The rites of Mnevis' feast at Heliopolis, boisterous revelry, dancing, offerings, etc., which the Israelites were familiar with in Egypt, they transferred to Jehovah's calf image. Acts 7:40-41 marks this first stage of idolatry. The second more glaring stage surely followed: "God turned, and gave them up to worship the host of heaven" (Acts 7:42-43). Jeroboam's calves, which his exile in Egypt familiarized him with, and which he subsequently set up at Dan and Bethel similarly, were not set up to oppose Jehovah's worship, but to oppose His worship by Jeroboam's subjects at Jerusalem, lest they should thereby be alienated from him (1 Kings 12:26-29). It was notorious that it was Jehovah who delivered Israel out of Egypt; and, like Aaron, Jeroboam says of the calves, thereby identifying them with Jehovah, "Behold thy gods, O Israel, which brought thee up out of Egypt."

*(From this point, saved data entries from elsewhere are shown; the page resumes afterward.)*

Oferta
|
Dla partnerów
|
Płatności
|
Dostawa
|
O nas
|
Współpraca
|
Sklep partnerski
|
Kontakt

Jehu's worship of the calves is markedly distinguished from the Baal worship of Ahab which he overthrew (2 Kings 10:18-29). Baal worship breaks the first commandment by having other gods besides Jehovah. The calf worship breaks the second by worshipping Jehovah with an image or symbol; Rome's sin in our days. Moreover, there was only one Apis, there were two calves answering to the two cherubim. Hence, this was the only idolatry into which Judah never fell. As having the original cherubim in the temple at Jerusalem, she did not need the copies at Dan and Bethel. The prophets of the calves regarded themselves as "prophets of Jehovah" (1 Kings 22:5-6).

Hosea denounces the calf worship, and calls Bethel Bethaven, the house of vanity, instead of the house of God (Hosea 8:5-6; Hosea 10:5-6). Kissing them was one mode of adoration (Hosea 13:2); contrast God's command," Kiss the Son, lest He be angry and ye perish" (Psalms 2:12). Tiglath Pileser carried away the calf at Daniel Shalmaneser, 10 years later, carried away that at Bethel (2 Kings 15:29; 2 Kings 17:6). In Hosea 14:2 we read "calves of our lips": instead of calves which we can no longer offer in our exile, we present praises of our lips; so Hebrews 13:15.